A short distance from the busy and popular resorts of Fethiye and Olu Deniz lies the ghost village Kayakoy. It’s deserted, it’s lifeless, the houses crumble and the roads are empty.
There is, however, an atmosphere and an overwhelming presence that hovers over the village. Some tourists might not feel it, but I did and it washed over me in waves. I honestly believe that I was able to enjoy my experience even more because I studied the past before I left.
I could imagine the tragedy that caused the citizens to turn on their friends, to leave their homes, their dreams and all they knew.
Kayakoy may be a ghost village but it definitely gets alive with creativity and research.
19th century turn-Kayakoy Village
Kayakoy was in full flow at the beginning of the 19th Century. Harmoniously run schools , churches, stores, and businesses. Everything had been fine. As a culture the village thrived.
The irony and most important part of its history lies in the fact that Greeks and Turks lived side by side within the village. The Greeks called Levissi village whilst the Turks called it Kayakoy.
The Greeks and Turks integrated with each other outside their religions and schooling, sharing the same common goal and that was to get through life one day at a time.
Kayakoy’s and Birds Without Wings Ghost Village
It’s important to understand the past and daily life of this ghost village. One man put that in better terms than I could ever have. I strongly advise Louis de Bernières, the same man who wrote Captain Corelli’s Mandolin, to read a book called “Birds Without Wings”
Now, however, Louis has never said that the book ‘s position is Kayakoy; I want to quote him in a Guardian newspaper interview.
I went to south-west Turkey and there’s a ghost town there. It used to be a mixed community, as described in the book more or less, and they obviously had a wonderful way of life, quite sophisticated. An earthquake finally destroyed the town in the Fifties, but it really started to die when the Christian population was deported. It was walking around that very special place that gave me the idea .The town, called Eskibahce in the book, will be recognizable to those who know Turkey, ‘but I’m not going to go round telling people’.
The Turkish-Greek Population Exchange
The First World War loss, the end of the Ottoman Empire, and the Anatolian region’s attempted Greek occupation all combined to force Kayakoy ‘s downfall. Greek Christian people were forced to deport to Fethiye harbour, while Muslim Turks were expelled from Greece.
Most of the Turks who returned did not want to settle at Kayakoy.
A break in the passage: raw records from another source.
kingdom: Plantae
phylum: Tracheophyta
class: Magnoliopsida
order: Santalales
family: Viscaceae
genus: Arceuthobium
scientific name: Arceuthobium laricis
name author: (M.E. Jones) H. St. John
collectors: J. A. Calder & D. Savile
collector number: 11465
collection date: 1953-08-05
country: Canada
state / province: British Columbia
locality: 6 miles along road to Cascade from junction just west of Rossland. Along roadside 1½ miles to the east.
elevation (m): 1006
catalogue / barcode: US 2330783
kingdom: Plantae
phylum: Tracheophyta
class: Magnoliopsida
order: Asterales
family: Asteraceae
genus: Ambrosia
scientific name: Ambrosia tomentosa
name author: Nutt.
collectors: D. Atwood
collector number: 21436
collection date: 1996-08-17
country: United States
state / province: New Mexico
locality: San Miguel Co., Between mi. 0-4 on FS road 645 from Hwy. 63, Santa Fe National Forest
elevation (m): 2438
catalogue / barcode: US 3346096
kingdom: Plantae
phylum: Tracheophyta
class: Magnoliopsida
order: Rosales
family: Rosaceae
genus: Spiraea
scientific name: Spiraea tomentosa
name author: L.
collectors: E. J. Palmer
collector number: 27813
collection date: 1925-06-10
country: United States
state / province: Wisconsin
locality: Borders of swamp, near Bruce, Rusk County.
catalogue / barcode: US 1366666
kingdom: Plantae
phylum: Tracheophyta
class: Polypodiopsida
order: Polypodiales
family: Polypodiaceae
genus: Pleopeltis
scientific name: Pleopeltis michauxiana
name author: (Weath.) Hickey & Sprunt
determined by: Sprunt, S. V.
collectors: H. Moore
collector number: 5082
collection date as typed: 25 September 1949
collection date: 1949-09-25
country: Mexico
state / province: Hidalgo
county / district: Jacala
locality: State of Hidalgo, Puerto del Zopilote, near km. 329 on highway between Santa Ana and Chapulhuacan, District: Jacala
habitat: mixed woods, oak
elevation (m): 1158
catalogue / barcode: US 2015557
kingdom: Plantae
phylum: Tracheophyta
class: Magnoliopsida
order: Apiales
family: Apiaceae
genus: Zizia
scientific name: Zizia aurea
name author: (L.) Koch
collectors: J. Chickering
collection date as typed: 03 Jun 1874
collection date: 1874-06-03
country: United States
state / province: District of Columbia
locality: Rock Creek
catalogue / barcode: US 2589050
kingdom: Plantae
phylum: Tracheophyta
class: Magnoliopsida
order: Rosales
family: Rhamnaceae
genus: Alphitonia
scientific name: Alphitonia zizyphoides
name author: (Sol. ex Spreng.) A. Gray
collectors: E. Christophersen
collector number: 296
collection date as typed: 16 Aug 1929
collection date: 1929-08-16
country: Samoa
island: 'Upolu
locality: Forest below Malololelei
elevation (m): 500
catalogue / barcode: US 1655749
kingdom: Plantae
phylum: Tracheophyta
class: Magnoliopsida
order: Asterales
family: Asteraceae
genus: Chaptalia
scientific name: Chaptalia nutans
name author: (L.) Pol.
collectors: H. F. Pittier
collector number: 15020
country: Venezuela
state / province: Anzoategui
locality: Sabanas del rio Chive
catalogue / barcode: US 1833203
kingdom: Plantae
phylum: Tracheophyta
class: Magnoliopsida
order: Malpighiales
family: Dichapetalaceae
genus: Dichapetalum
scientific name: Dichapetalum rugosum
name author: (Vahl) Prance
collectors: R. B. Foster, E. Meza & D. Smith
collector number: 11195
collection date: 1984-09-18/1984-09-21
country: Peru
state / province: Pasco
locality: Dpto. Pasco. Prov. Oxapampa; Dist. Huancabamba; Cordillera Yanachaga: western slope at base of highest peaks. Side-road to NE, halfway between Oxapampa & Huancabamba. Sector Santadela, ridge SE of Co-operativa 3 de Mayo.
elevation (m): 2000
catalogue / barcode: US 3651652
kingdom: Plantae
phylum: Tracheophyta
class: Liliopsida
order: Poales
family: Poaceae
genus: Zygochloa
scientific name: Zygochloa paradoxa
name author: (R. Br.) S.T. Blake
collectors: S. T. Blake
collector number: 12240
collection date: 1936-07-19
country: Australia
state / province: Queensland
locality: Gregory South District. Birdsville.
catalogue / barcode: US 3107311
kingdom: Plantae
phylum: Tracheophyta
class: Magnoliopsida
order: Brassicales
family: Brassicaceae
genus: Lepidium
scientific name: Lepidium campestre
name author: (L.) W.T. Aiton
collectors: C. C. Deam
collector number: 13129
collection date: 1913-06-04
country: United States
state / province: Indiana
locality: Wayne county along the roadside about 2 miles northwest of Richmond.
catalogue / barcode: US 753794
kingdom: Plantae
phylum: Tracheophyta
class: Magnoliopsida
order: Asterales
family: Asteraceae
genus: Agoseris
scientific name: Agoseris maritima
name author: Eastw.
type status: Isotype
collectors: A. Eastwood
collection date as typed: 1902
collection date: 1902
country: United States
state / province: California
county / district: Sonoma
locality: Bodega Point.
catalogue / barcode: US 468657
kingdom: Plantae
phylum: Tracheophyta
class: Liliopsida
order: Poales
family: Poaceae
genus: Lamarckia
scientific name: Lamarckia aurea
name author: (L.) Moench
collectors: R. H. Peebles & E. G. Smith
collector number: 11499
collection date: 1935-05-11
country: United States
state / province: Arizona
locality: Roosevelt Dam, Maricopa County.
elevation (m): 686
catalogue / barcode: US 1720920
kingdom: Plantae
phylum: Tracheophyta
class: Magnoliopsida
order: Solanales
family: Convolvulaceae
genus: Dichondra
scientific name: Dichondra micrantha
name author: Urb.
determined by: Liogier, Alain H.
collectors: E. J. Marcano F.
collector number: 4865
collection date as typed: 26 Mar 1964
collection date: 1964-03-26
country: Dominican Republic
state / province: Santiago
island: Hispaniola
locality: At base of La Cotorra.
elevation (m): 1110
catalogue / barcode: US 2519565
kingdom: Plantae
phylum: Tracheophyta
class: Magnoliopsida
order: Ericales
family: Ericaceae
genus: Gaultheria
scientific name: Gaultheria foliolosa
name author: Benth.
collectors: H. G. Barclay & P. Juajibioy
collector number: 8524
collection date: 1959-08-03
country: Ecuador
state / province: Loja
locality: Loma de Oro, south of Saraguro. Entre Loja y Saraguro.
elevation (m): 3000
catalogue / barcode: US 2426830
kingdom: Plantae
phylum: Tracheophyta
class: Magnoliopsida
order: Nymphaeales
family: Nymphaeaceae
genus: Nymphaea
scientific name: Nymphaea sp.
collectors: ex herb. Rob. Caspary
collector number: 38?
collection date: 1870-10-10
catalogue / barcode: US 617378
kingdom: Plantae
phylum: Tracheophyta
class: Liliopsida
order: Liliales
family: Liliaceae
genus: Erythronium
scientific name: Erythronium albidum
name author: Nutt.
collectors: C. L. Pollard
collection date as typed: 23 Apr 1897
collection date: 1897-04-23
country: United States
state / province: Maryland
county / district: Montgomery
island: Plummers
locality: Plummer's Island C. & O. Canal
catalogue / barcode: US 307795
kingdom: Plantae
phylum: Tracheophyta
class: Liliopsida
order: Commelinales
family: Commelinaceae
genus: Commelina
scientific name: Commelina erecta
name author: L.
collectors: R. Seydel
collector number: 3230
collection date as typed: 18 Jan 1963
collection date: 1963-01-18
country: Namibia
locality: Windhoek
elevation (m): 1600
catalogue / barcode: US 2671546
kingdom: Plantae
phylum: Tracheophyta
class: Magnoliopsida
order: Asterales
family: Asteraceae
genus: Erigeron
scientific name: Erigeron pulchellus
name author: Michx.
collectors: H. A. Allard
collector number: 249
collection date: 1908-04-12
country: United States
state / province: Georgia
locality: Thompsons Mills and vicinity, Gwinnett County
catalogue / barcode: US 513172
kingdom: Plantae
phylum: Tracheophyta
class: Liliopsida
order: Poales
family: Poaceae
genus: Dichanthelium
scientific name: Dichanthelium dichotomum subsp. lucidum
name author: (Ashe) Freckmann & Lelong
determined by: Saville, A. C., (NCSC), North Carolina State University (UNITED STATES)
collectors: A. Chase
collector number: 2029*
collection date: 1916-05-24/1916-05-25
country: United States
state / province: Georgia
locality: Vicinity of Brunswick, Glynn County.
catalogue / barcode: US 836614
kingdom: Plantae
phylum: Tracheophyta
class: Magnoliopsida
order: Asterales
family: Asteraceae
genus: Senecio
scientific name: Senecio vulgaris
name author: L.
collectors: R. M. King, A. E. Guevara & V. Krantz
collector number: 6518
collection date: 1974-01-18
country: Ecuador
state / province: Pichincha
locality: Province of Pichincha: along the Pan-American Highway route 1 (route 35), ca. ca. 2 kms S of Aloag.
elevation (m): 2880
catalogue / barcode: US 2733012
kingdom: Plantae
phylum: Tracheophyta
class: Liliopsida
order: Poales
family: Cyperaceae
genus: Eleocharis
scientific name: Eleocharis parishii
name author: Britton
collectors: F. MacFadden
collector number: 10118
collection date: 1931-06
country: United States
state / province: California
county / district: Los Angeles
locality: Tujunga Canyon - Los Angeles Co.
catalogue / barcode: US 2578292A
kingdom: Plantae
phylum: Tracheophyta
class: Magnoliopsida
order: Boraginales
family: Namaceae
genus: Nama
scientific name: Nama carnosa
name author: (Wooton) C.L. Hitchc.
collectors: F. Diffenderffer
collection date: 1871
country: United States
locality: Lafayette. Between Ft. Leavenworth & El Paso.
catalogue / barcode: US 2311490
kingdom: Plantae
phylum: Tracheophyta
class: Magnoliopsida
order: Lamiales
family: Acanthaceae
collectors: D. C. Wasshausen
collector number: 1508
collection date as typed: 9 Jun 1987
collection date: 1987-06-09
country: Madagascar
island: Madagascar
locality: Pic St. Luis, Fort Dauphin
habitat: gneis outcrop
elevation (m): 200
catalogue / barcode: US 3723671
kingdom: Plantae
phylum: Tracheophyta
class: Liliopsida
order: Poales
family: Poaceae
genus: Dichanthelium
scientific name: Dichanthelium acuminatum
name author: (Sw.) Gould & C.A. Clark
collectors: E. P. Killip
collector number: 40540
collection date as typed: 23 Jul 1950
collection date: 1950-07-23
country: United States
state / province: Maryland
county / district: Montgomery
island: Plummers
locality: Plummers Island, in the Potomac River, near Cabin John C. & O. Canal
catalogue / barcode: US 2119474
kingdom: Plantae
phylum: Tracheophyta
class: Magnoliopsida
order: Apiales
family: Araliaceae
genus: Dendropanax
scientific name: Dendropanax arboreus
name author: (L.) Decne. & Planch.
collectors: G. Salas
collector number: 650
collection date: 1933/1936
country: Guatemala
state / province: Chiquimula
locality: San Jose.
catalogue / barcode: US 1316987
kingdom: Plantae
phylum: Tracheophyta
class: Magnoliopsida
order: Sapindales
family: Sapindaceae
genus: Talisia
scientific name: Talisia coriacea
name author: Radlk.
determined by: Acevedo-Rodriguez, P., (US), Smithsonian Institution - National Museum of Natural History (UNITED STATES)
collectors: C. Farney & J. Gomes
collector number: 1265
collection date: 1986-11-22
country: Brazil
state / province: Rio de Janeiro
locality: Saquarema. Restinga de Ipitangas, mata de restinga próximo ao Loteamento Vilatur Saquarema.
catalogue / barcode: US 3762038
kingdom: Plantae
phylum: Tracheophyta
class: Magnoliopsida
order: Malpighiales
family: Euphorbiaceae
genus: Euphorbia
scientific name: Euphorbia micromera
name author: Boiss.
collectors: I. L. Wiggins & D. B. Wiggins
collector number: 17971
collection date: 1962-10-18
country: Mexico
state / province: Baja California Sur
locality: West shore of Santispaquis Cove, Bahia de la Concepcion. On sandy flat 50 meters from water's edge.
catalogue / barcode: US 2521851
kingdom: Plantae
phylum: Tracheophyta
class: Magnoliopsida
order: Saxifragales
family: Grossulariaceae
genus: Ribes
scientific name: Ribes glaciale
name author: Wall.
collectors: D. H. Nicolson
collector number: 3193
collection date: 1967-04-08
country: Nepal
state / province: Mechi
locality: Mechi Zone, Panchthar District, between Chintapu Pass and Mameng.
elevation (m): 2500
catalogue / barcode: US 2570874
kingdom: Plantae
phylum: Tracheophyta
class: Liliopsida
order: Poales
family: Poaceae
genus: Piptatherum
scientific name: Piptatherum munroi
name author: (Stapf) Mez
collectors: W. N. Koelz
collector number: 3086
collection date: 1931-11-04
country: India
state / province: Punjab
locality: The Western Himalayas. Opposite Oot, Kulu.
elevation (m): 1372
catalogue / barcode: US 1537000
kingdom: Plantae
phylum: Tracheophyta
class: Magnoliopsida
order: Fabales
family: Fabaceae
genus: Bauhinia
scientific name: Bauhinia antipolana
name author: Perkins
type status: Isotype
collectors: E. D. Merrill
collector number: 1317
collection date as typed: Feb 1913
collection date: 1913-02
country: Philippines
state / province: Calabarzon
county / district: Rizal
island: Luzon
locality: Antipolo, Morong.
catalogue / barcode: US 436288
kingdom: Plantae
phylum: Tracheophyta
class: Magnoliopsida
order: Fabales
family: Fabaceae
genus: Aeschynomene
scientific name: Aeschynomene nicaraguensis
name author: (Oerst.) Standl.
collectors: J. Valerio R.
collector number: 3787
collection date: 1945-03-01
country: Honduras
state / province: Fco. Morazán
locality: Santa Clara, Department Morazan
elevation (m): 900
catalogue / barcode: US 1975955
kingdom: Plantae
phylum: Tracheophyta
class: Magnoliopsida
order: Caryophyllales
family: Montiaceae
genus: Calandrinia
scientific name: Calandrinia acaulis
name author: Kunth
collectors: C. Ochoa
Well they left out of those that were already there when the earthquake hit. The point, though, is that a combination of historic events forced people to leave their friends, neighbours, homes and uproot their kids. Whole lives changed for ever when the treaty was signed for the exchange of Turkish Greek populations.
Kayakoy, current day
Today the abandoned village is one of Fethiye’s main tourist attractions and the surrounding resorts. A few locals sell food and souvenirs to passing visitors and the largest bunch of abandoned properties on the hill are some inhabited houses away.
UNESCO has called Kayakoy a world friendship and village of peace in an attempt to move on from the past. Rolling around the village is fun, but if you study history in advance, you can enjoy it more.
Visits and Getting There
There are many tours that operate from Olu Deniz and Fethiye but everybody I know who went on them complained about the guide’s lack of time and historical knowledge. Instead, there are frequent local Fethiye buses that will take you there in 10 minutes.
Delving into Kayakoy ‘s history and then walking around the deserted village was one of the best highlights of my trip along the southwest coast. It makes you understand that faith does not have to play a part in friendships to be able to stand there and imagine life for the Greeks and Turks who lived side by side.
Sadly, Kayakoy people have become pawns in a big game the higher authorities have struggled for. War ripped down their village and the same error is still replicated in many other countries and villages around the world today.